# [Work instructions]
What lines in the following entries hold the word "Health"? Copy each one.

Transcribed page contents
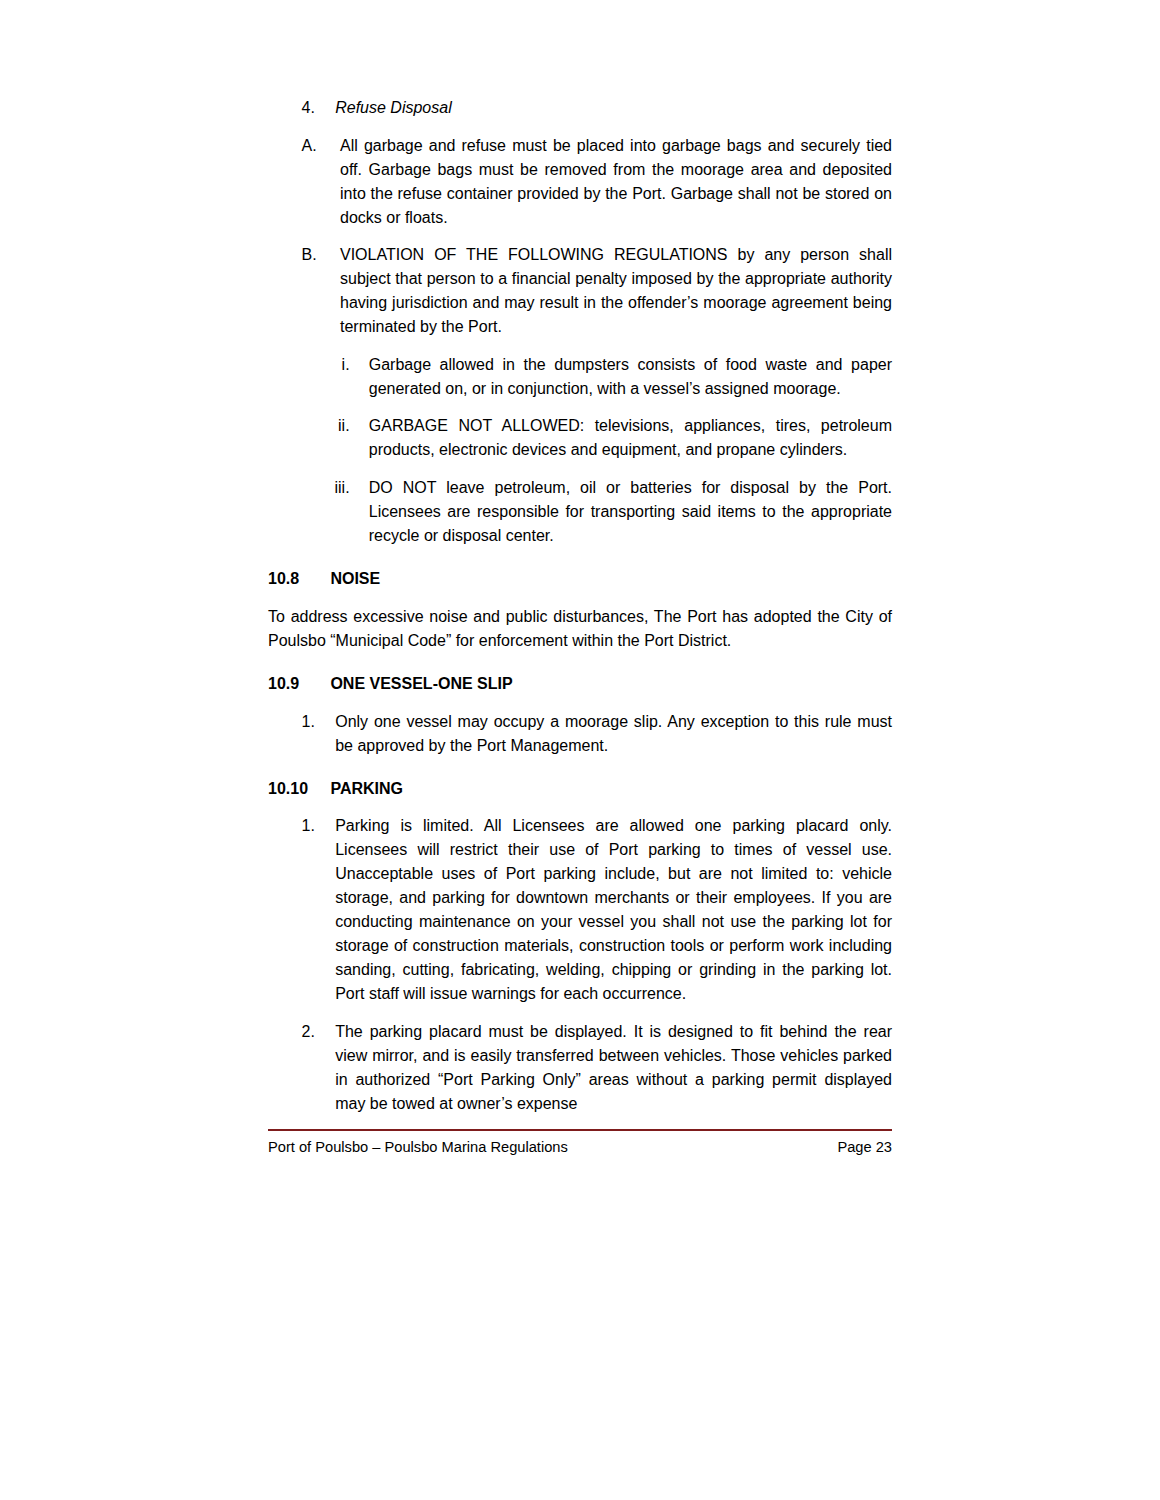4. Refuse Disposal
A. All garbage and refuse must be placed into garbage bags and securely tied off. Garbage bags must be removed from the moorage area and deposited into the refuse container provided by the Port. Garbage shall not be stored on docks or floats.
B. VIOLATION OF THE FOLLOWING REGULATIONS by any person shall subject that person to a financial penalty imposed by the appropriate authority having jurisdiction and may result in the offender’s moorage agreement being terminated by the Port.
i. Garbage allowed in the dumpsters consists of food waste and paper generated on, or in conjunction, with a vessel’s assigned moorage.
ii. GARBAGE NOT ALLOWED: televisions, appliances, tires, petroleum products, electronic devices and equipment, and propane cylinders.
iii. DO NOT leave petroleum, oil or batteries for disposal by the Port. Licensees are responsible for transporting said items to the appropriate recycle or disposal center.
10.8 NOISE
To address excessive noise and public disturbances, The Port has adopted the City of Poulsbo “Municipal Code” for enforcement within the Port District.
10.9 ONE VESSEL-ONE SLIP
1. Only one vessel may occupy a moorage slip. Any exception to this rule must be approved by the Port Management.
10.10 PARKING
1. Parking is limited. All Licensees are allowed one parking placard only. Licensees will restrict their use of Port parking to times of vessel use. Unacceptable uses of Port parking include, but are not limited to: vehicle storage, and parking for downtown merchants or their employees. If you are conducting maintenance on your vessel you shall not use the parking lot for storage of construction materials, construction tools or perform work including sanding, cutting, fabricating, welding, chipping or grinding in the parking lot. Port staff will issue warnings for each occurrence.
2. The parking placard must be displayed. It is designed to fit behind the rear view mirror, and is easily transferred between vehicles. Those vehicles parked in authorized “Port Parking Only” areas without a parking permit displayed may be towed at owner’s expense
Port of Poulsbo – Poulsbo Marina Regulations Page 23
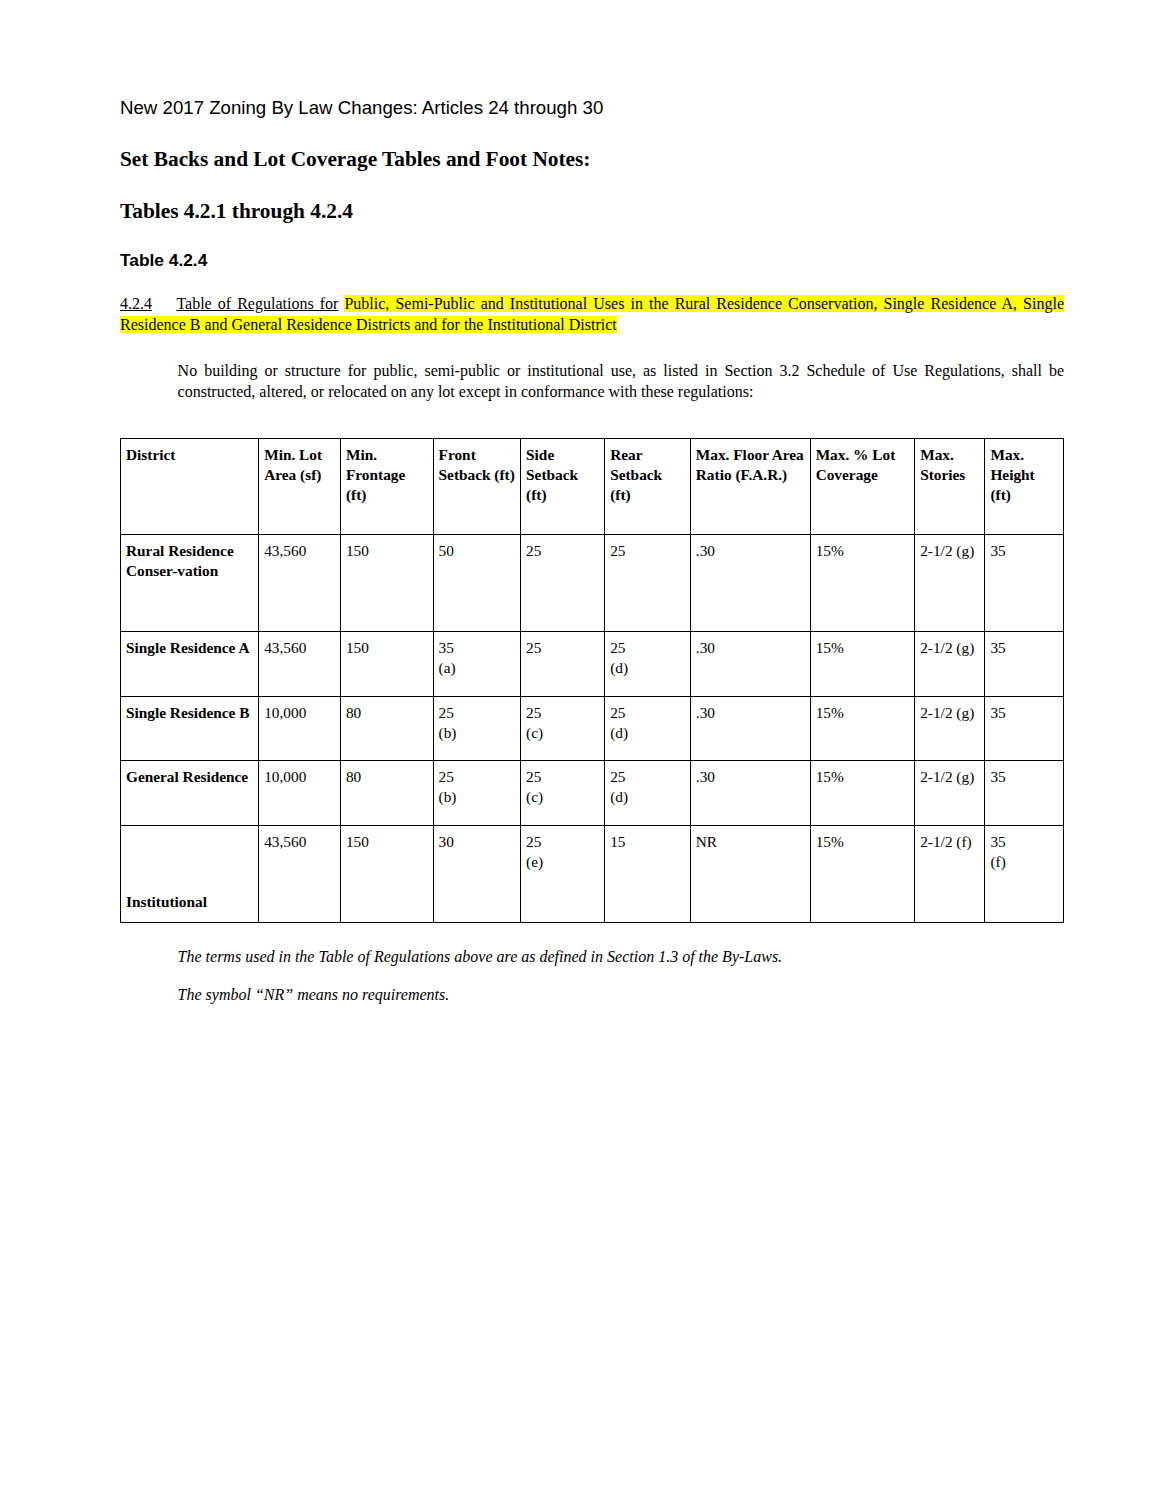New 2017 Zoning By Law Changes: Articles 24 through 30
Set Backs and Lot Coverage Tables and Foot Notes:
Tables 4.2.1 through 4.2.4
Table 4.2.4
4.2.4 Table of Regulations for Public, Semi-Public and Institutional Uses in the Rural Residence Conservation, Single Residence A, Single Residence B and General Residence Districts and for the Institutional District
No building or structure for public, semi-public or institutional use, as listed in Section 3.2 Schedule of Use Regulations, shall be constructed, altered, or relocated on any lot except in conformance with these regulations:
| District | Min. Lot Area (sf) | Min. Frontage (ft) | Front Setback (ft) | Side Setback (ft) | Rear Setback (ft) | Max. Floor Area Ratio (F.A.R.) | Max. % Lot Coverage | Max. Stories | Max. Height (ft) |
| --- | --- | --- | --- | --- | --- | --- | --- | --- | --- |
| Rural Residence Conser-vation | 43,560 | 150 | 50 | 25 | 25 | .30 | 15% | 2-1/2 (g) | 35 |
| Single Residence A | 43,560 | 150 | 35 (a) | 25 | 25 (d) | .30 | 15% | 2-1/2 (g) | 35 |
| Single Residence B | 10,000 | 80 | 25 (b) | 25 (c) | 25 (d) | .30 | 15% | 2-1/2 (g) | 35 |
| General Residence | 10,000 | 80 | 25 (b) | 25 (c) | 25 (d) | .30 | 15% | 2-1/2 (g) | 35 |
| Institutional | 43,560 | 150 | 30 | 25 (e) | 15 | NR | 15% | 2-1/2 (f) | 35 (f) |
The terms used in the Table of Regulations above are as defined in Section 1.3 of the By-Laws.
The symbol “NR” means no requirements.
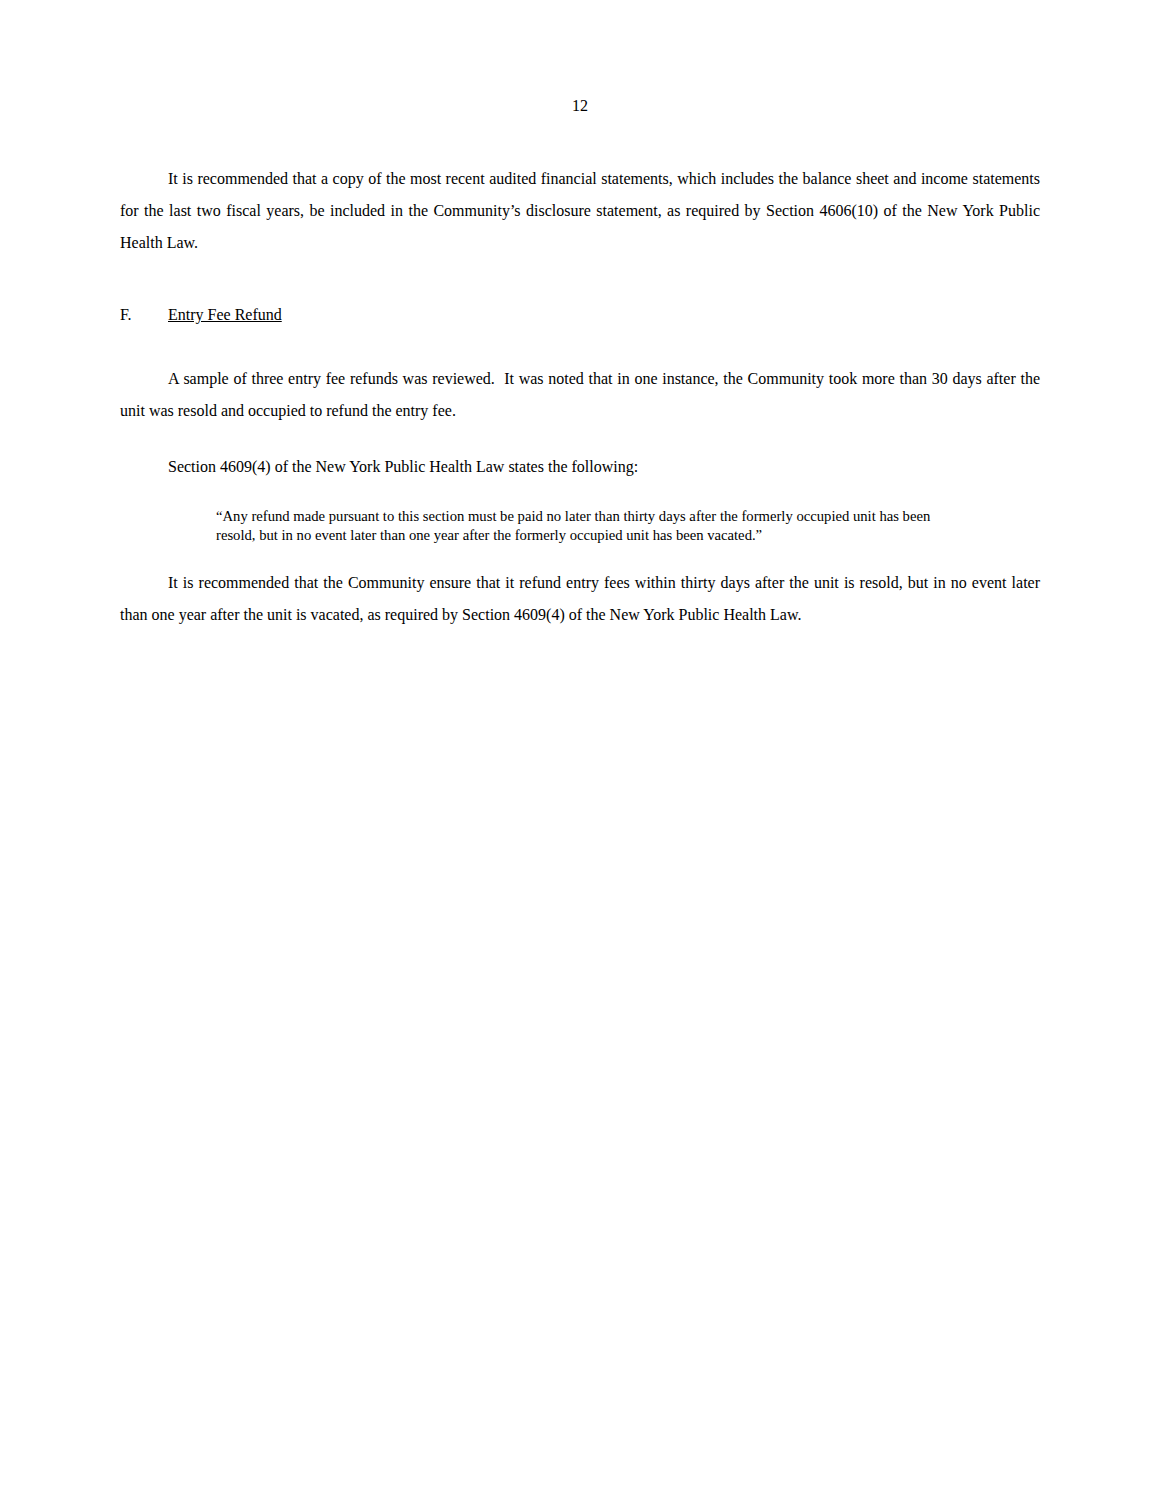12
It is recommended that a copy of the most recent audited financial statements, which includes the balance sheet and income statements for the last two fiscal years, be included in the Community’s disclosure statement, as required by Section 4606(10) of the New York Public Health Law.
F. Entry Fee Refund
A sample of three entry fee refunds was reviewed. It was noted that in one instance, the Community took more than 30 days after the unit was resold and occupied to refund the entry fee.
Section 4609(4) of the New York Public Health Law states the following:
“Any refund made pursuant to this section must be paid no later than thirty days after the formerly occupied unit has been resold, but in no event later than one year after the formerly occupied unit has been vacated.”
It is recommended that the Community ensure that it refund entry fees within thirty days after the unit is resold, but in no event later than one year after the unit is vacated, as required by Section 4609(4) of the New York Public Health Law.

# [Result of the exercise]
It is recommended that a copy of the most recent audited financial statements, which includes the balance sheet and income statements for the last two fiscal years, be included in the Community’s disclosure statement, as required by Section 4606(10) of the New York Public Health Law.
Section 4609(4) of the New York Public Health Law states the following:
It is recommended that the Community ensure that it refund entry fees within thirty days after the unit is resold, but in no event later than one year after the unit is vacated, as required by Section 4609(4) of the New York Public Health Law.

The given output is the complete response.